正是基于如此复杂的背景,二战期间,日军在上海首创的慰安妇制度,更值得学者作深入的研究。

据上海师大历史系主任、中国慰安妇问题研究中心主任苏智良教授统计:二战期间,超过40万的亚洲妇女先后沦为日本军队的性奴隶,也即“慰安妇”。慰安妇制度产生于上海。为解决日军官兵的性欲问题及避免因性病而带来的非战斗减员,1932年“一·二八”事变后,在日军头目冈村宁次的策动下,在上海建立了一批较为正规的慰安所。冈村宁次后来坦白说:“我是无耻之极的慰安妇制度的缺席的始作俑者。”最初慰安妇来自日本,也有部分来自朝鲜。随着战事的扩大,慰安妇已远不能满足日军需求,其铁蹄所至之处,纷纷设立规模不等、名目繁多的慰安所,大部分慰安妇均就地征集,这一过程充满了侵略者的兽性和血腥味。其中,中国慰安妇超过20万。

当年慰安妇许多遭日军蹂躏而死。又经过半个多世纪,如今幸存的慰安妇已寥若晨星。她们的悲惨遭遇,她们的灵与肉的损失,现在再不向日本当局控诉、要求赔偿,更待何时?

今年3月30日,在上海召开的“中国慰安妇问题”国际学术讨论会上,韩国挺身队研究所代表尹贞玉教授激愤地说,高度军事化组织化,以性虐待为目的的慰安妇制度骇人听闻,这种以金钱和暴力来实施的性奴隶制,有什么人权可言?我们强烈要求日本政府对慰安妇问题做到三点:一是向被害者和被害国谢罪;二是惩罚罪犯;三是向被害者作经济赔偿。我们认为,这不仅是日本政府的责任,而且是全世界人民的责任。

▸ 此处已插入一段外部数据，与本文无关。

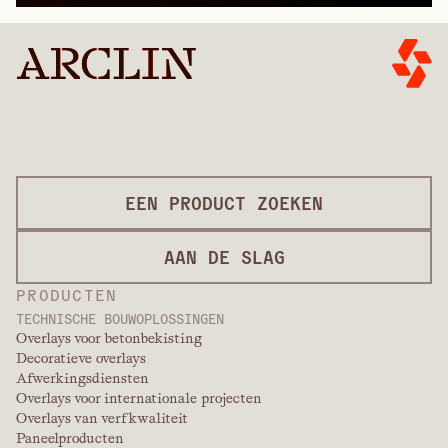
EEN PRODUCT ZOEKEN
AAN DE SLAG
PRODUCTEN
TECHNISCHE BOUWOPLOSSINGEN
Overlays voor betonbekisting
Decoratieve overlays
Afwerkingsdiensten
Overlays voor internationale projecten
Overlays van verfkwaliteit
Paneelproducten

朝鲜“慰安妇”及太平洋战争受害者对策委员会副委员长朴明玉义正词严地指出,由于日本的武力侵犯,使朝鲜及亚洲的几十万妇女遭受惨无人道的性摧残,这在人类历史上是罕见的。慰安妇的贞操和生命受到极大的伤害,但战争过去已55年了,日本政府仍不谢罪和赔偿,我们一定要以民主、独立、自尊的意识去争取最后的胜利,从而杜绝目前世界上仍存在的性暴力、性奴隶问题。

日本女性·战争·人权协会代表志水纪代子教授真诚地发言:我们作为加害国的妇女,对于日军实行的残酷的慰安妇制度,深感痛心和愤慨。我们有责任一方面敦促日本政府对被害国及被害者谢罪、赔偿;另一方面,还要研究产生这种性虐待的制度和意识形态……今后,我们作为日本国民,将坚持不懈地与右翼的反动势力作斗争。

日本华侨促进交流会秘书长林伯耀以沉重的心情,先介绍了今年1月大阪右翼势力一个主要人物的发言,那个家伙居然说:“在1937年12月的南京,没有一个中国女人怀孕,因此也没有什么日军强奸之事。”林先生怒吼道:“这是对中国人民极大的侮辱啊!”然后,他大声说,今天来参加会议的三位受害者是勇士,但现在敢于站出来的受害者实在太少了,我希望新闻报道要少点大男子主义,鼓励她们勇敢地站出来。中国应该公开全部有关慰安妇的资料,作更深入更广泛的研究,以倾听受害者的心声,让女同胞得到尊严。因此,政府、民间和学者都要进一步努力,共同去完成这一艰巨的任务。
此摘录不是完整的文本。